I recently got the same question, and here are my rough answers:

  • Fixing our collective epistemic systems. Societies work as cognitive systems: acquiring information, storing, filtering and transmitting it, synthesising it, making decisions, and implementing actions. This is done through individual minds, media and institutions. Recently we have massively improved some aspects through technology, but it looks like our ability to filter, organise and jointly coordinate has not improved – in fact, many feel it has become worse. Networked media means that information can bounce around multiple times acquiring heavy bias, while filtering mechanisms relying on authority has lost credibility (rightly or wrongly). We are seeing all sorts of problems of coordinating diverse, polarised, globalised or confused societies. Decision-making that is not reality-tracking due to (rational or irrational) ignorance, bias or misaligned incentives is at best useless, at worst deadly. Figuring out how to improve these systems seem to be something with tremendous scale (good coordination and governance helps solve most problems above), it is fairly neglected (people tend to work on small parts rather than figuring out better systems), and looks decently solvable (again, many small pieces may be useful together rather than requiring a total perfect solution).
  • Ageing. Ageing kills 100,000 people per day. It is a massive cause of suffering, from chronic diseases to loss of life quality. It causes loss of human capital at nearly the same rate as all education and individual development together. A reduction in the health toll from ageing would not just save life-years, it would have massive economic benefits. While this would necessitate changes in society most plausible shifts (changing pensions, the concepts of work and life-course, how families are constituted, some fertility reduction and institutional reform) the cost and trouble with such changes is pretty microscopic compared to the ongoing death toll and losses. The solvability is improving: 20 years ago it was possible to claim that there were no anti-ageing interventions, while today there exist enough lab examples to make this untenable. Transferring these results into human clinical practice will however be a lot of hard work. It is also fairly neglected: far more work is being spent on symptoms and age-related illness and infirmity than root causes, partially for cultural reasons.
  • Existential risk reduction: I lumped together all the work to secure humanity’s future into one category. Right now I think reducing nuclear war risk is pretty urgent (not because of the current incumbent of the White House, but simply because the state risk probability seems to dominate the other current risks), followed by biotechnological risks (where we still have some time to invent solutions before the Collingridge dilemma really bites; I think it is also somewhat neglected) and AI risk (I put it as #3 for humanity, but it may be #1 for research groups like FHI that can do something about the neglectedness while we figure out better how much priority it truly deserves). But a lot of the effort might be on the mitigation side: alternative food to make the world food system more resilient and sun-independent, distributed and more robust infrastructure (whether better software security, geomagnetic storm/EMP-safe power grids, local energy production, distributed internet solutions etc.), refuges and backup solutions. The scale is big, most are neglected and many are solvable.

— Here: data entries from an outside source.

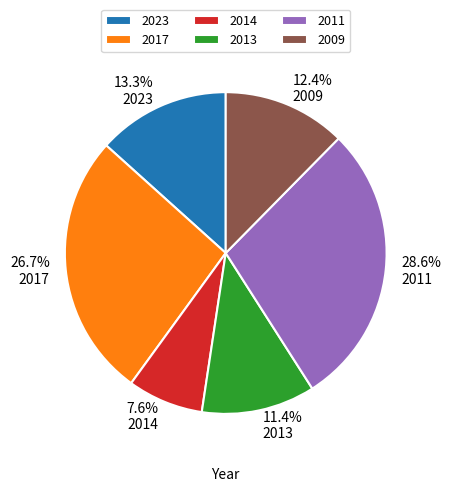

To the nearest percent, what is the difference between the largest and smallest slice percentages?

21%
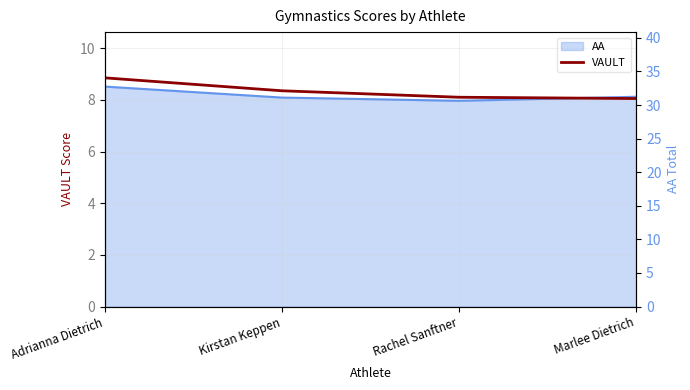

Reading left to right, what are all the values shown in this chart?

VAULT: 8.8	8.3	8.1	8.1
AA (right): 34.0	32.4	31.9	32.5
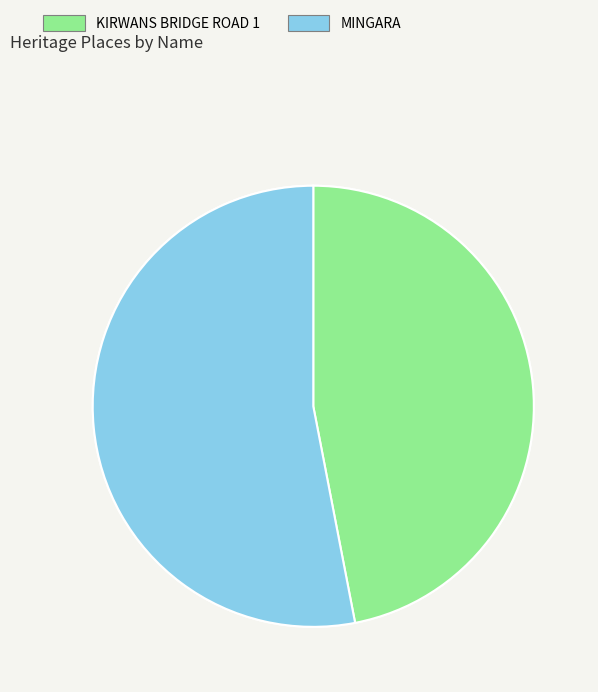

Combined, do KIRWANS BRIDGE ROAD 1 and MINGARA account for over 50%?

Yes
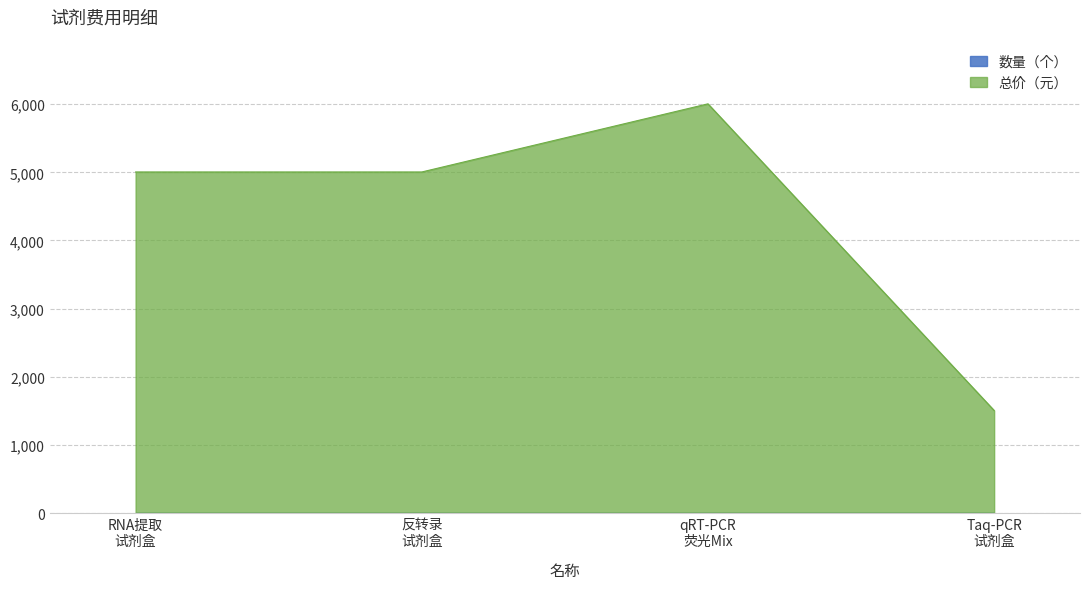

How many distinct data groups are displayed?

1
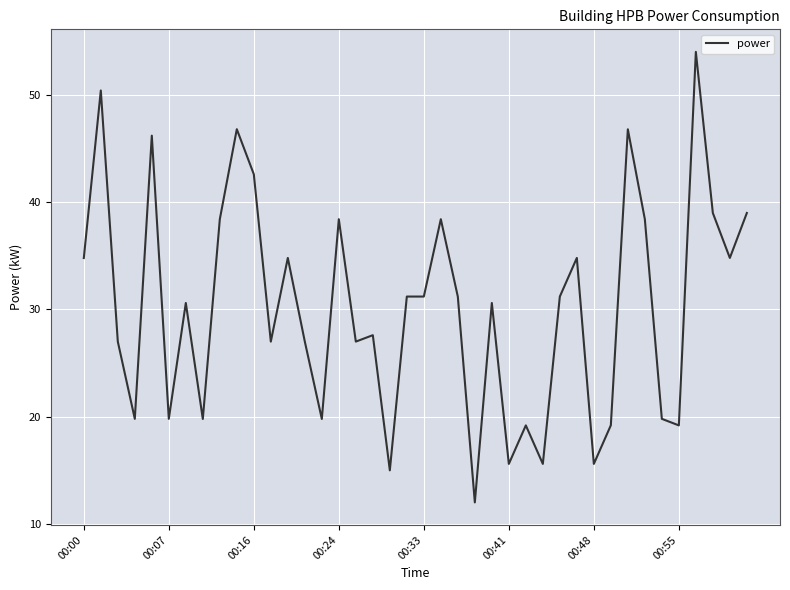

What is the greatest value displayed?

54.0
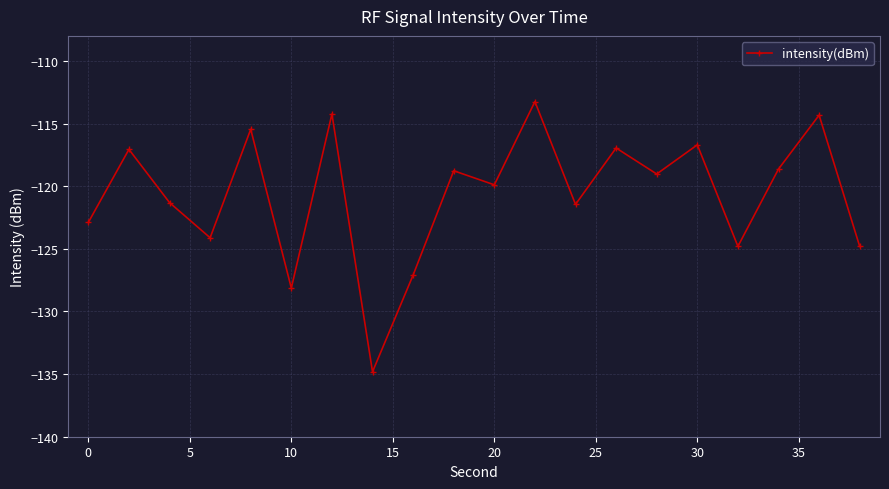

What is the value of the 2nd point from the left?

-117.1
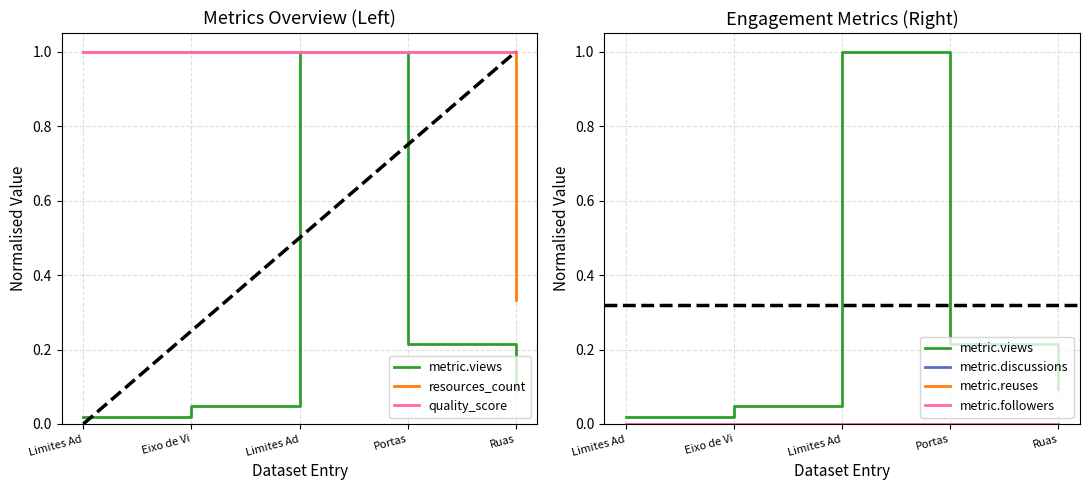

True or false: metric.discussions and metric.views intersect in this chart.

False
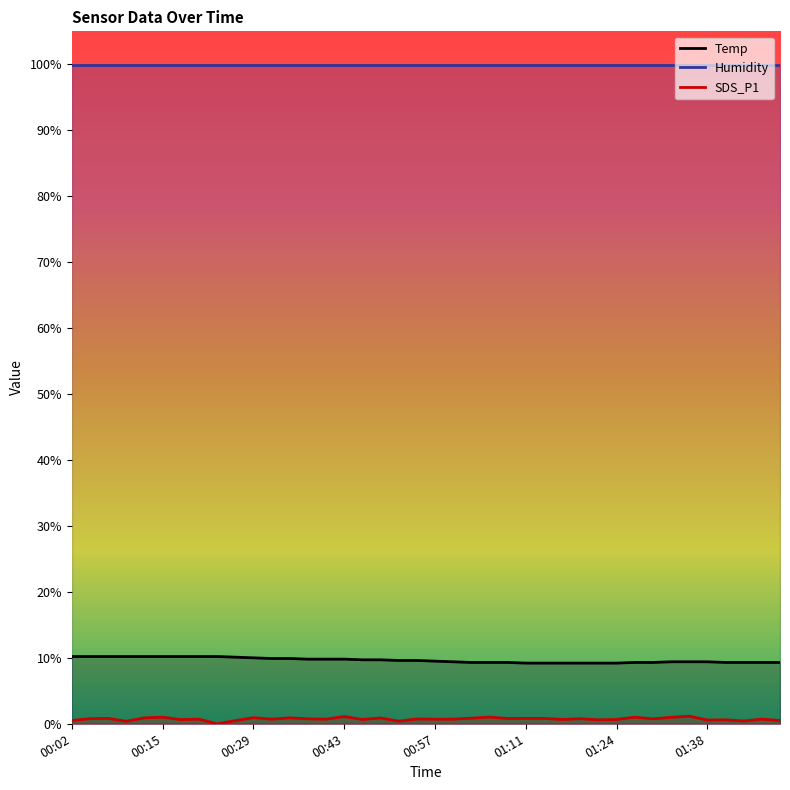

Which series has the largest total across all categories?

Humidity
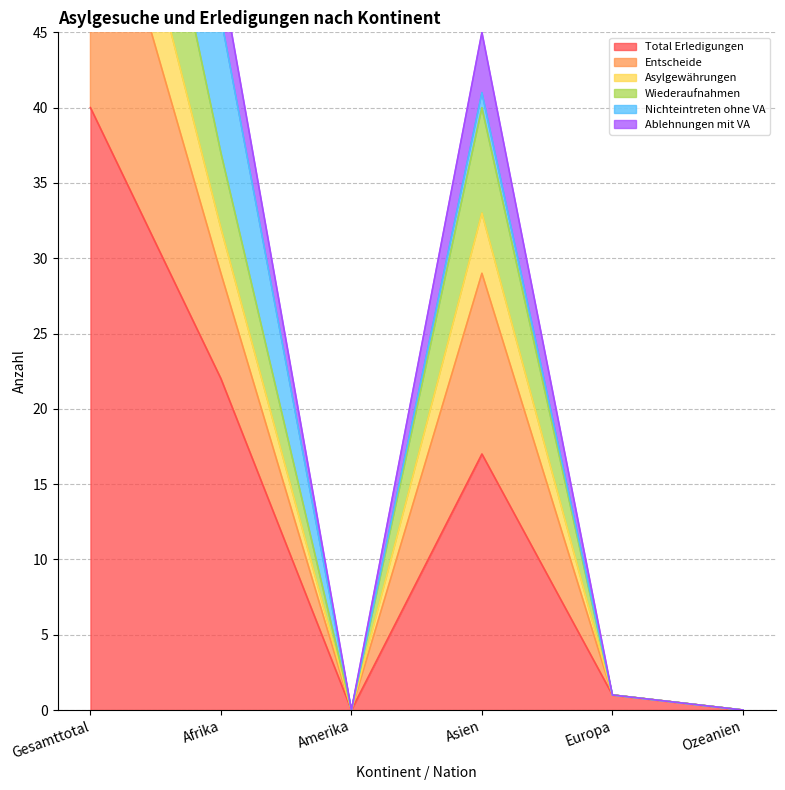

True or false: Total Erledigungen has a value of 40 at Gesamttotal.

True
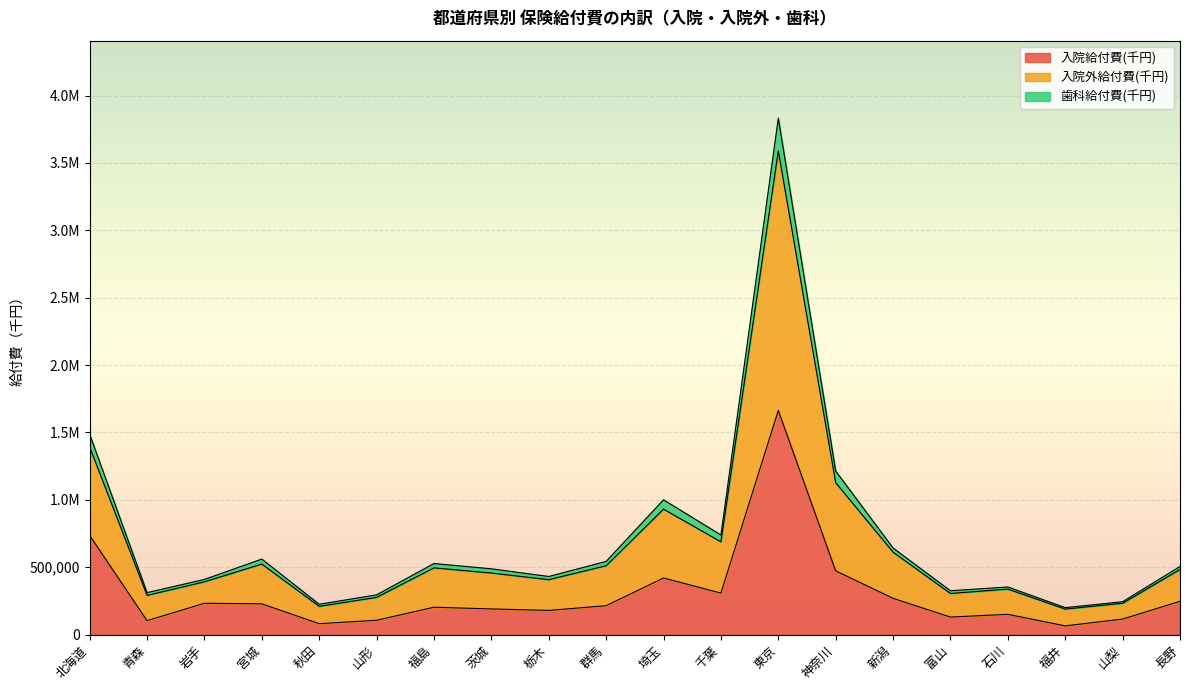

Which series has the largest total across all categories?

入院外給付費(千円)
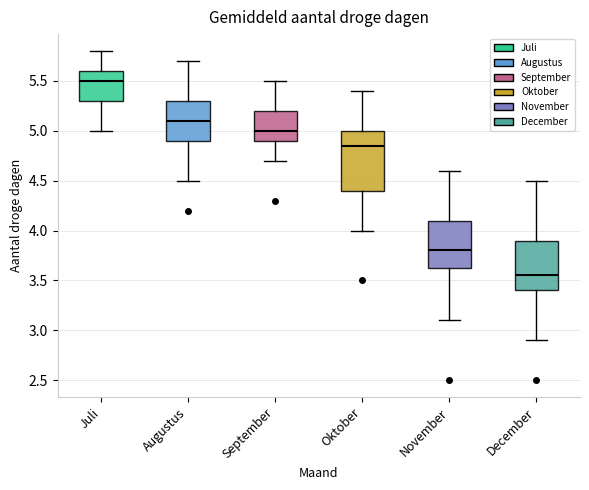

Reading left to right, read every box against the y-axis: the position of its median line, the range the box covers, and the ends of its whiskers. The values are not printed on the chart, so give them approximately, as read against the axis.

Juli: median 5.50, box 5.30 to 5.60, whiskers 5.00 to 5.80
Augustus: median 5.10, box 4.90 to 5.30, whiskers 4.50 to 5.70
September: median 5.00, box 4.90 to 5.20, whiskers 4.70 to 5.50
Oktober: median 4.85, box 4.40 to 5.00, whiskers 4.00 to 5.40
November: median 3.80, box 3.65 to 4.10, whiskers 3.10 to 4.60
December: median 3.55, box 3.40 to 3.90, whiskers 2.90 to 4.50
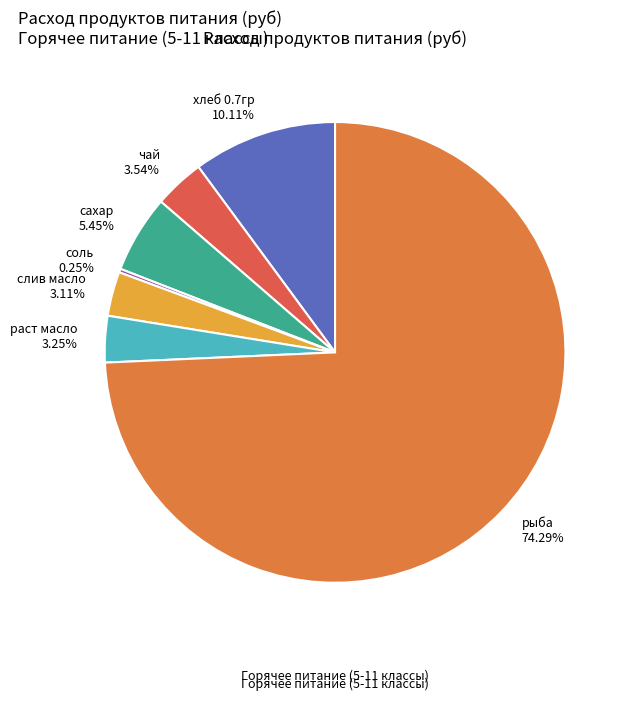

Does any single category account for the majority?

Yes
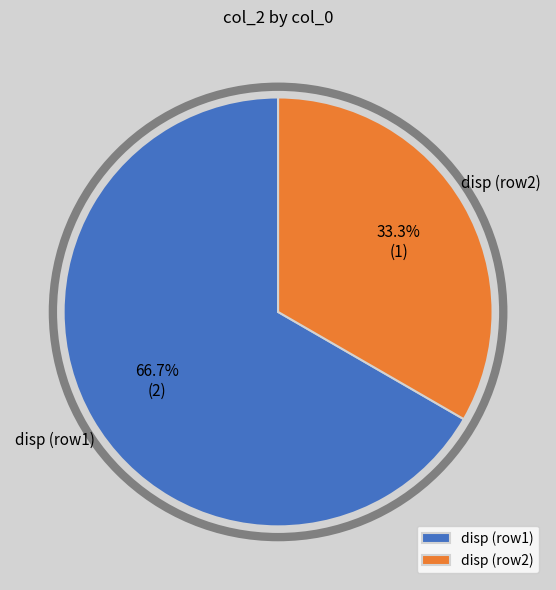

Between disp (row1) and disp (row2), which is larger?

disp (row1)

Another interesting set of problems is Robin Hanson’s post about neglected big problems. They are in a sense even more fundamental than mine: they are problems with the human condition.

As a transhumanist I do think the human condition entails some rather severe problems – ageing and stupidity is just two of them – and that we should work to fix them. Robin’s list may not be the easiest to solve, though (although there might be piecemeal solutions worth doing). Many enhancements, like moral capacity and well-being, have great scope and are very neglected but lose out to ageing because of the currently low solvability level and the higher urgency of coordination and risk reduction. As I see it, if we can ensure that we survive (individually and collectively) and are better at solving problems, then we will have better chances at fixing the tougher problems of the human condition.